Page-level text extractions
####
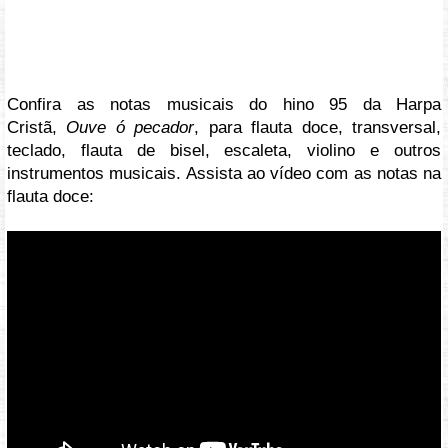
Confira as notas musicais do hino 95 da Harpa
Cristã,
Ouve ó pecador
, para flauta doce, transversal,
teclado, flauta de bisel, escaleta, violino e outros
instrumentos musicais. Assista ao vídeo com as notas na
flauta doce:
Vídeo: https://youtu.be/JPfmvCdBtzM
####
▶ _Exercise description_
Revise the text of every entry, replacing each occurrence of "flauta doce" with "flauta soprano" and changing nothing else. Leave out the pictures and give only the revised text.

▶ _Your solution_
Confira as notas musicais do hino 95 da Harpa
Cristã,
Ouve ó pecador
, para flauta soprano, transversal,
teclado, flauta de bisel, escaleta, violino e outros
instrumentos musicais. Assista ao vídeo com as notas na
flauta soprano:
Vídeo: https://youtu.be/JPfmvCdBtzM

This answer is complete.